- **What is needed**
Please swap "a clock" for "a timepiece" in every one of the entries below and copy out their lines again without the pictures, changing nothing else.

- **Data to process**
....

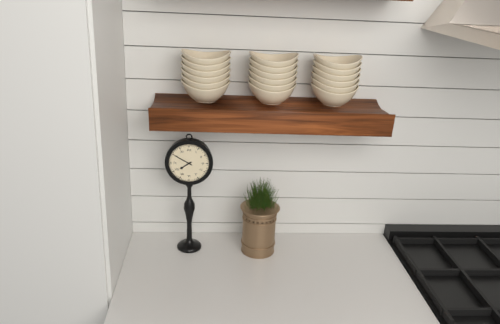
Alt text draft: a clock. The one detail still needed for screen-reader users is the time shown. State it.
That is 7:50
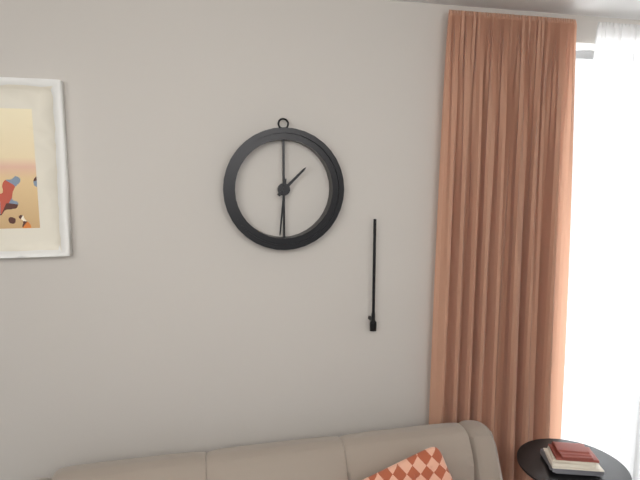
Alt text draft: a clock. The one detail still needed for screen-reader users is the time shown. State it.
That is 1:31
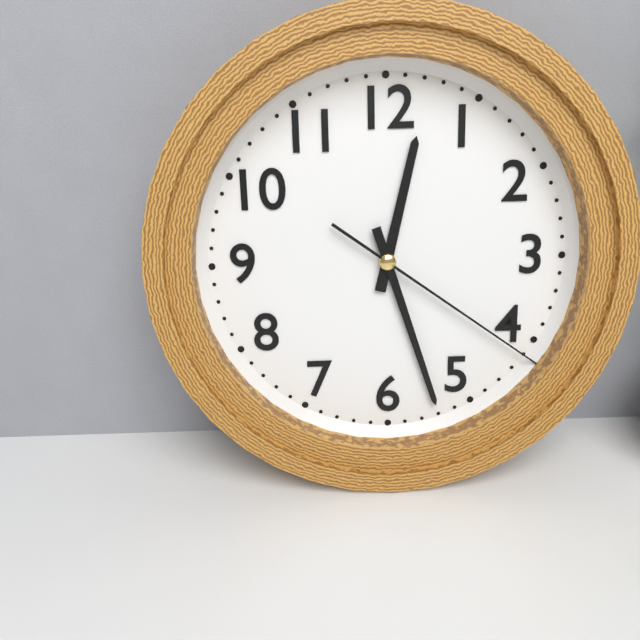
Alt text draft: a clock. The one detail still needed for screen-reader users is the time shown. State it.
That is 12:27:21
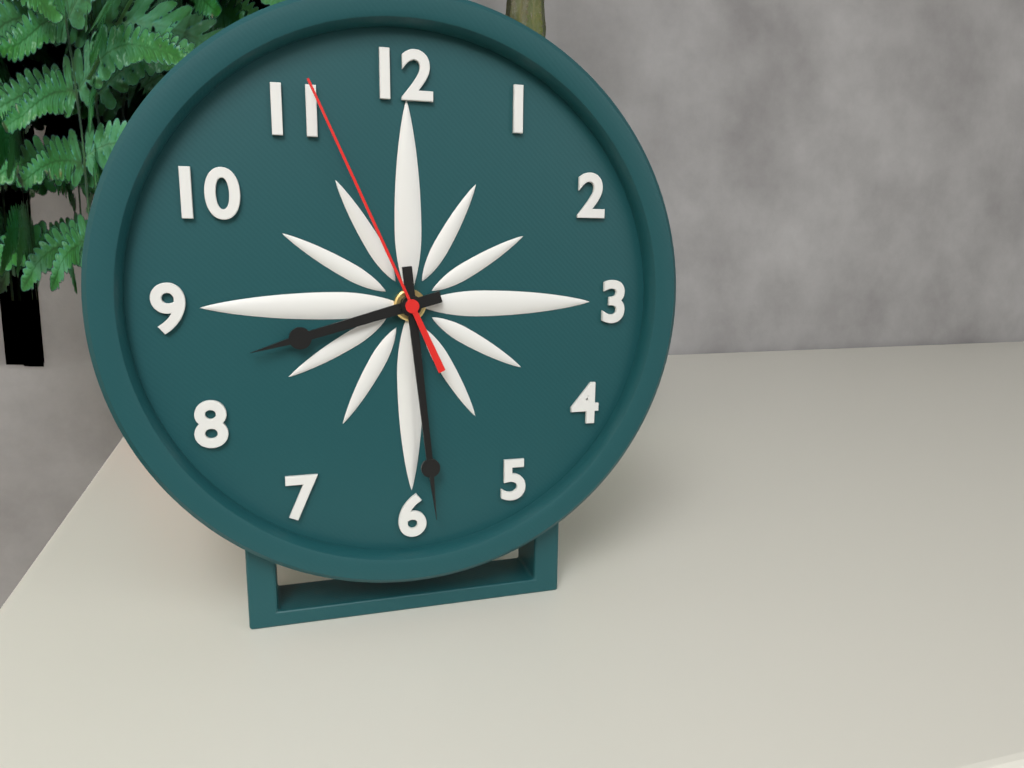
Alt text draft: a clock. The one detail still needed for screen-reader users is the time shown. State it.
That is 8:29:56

....

- **The reply**
Alt text draft: a timepiece. The one detail still needed for screen-reader users is the time shown. State it.
That is 7:50
Alt text draft: a timepiece. The one detail still needed for screen-reader users is the time shown. State it.
That is 1:31
Alt text draft: a timepiece. The one detail still needed for screen-reader users is the time shown. State it.
That is 12:27:21
Alt text draft: a timepiece. The one detail still needed for screen-reader users is the time shown. State it.
That is 8:29:56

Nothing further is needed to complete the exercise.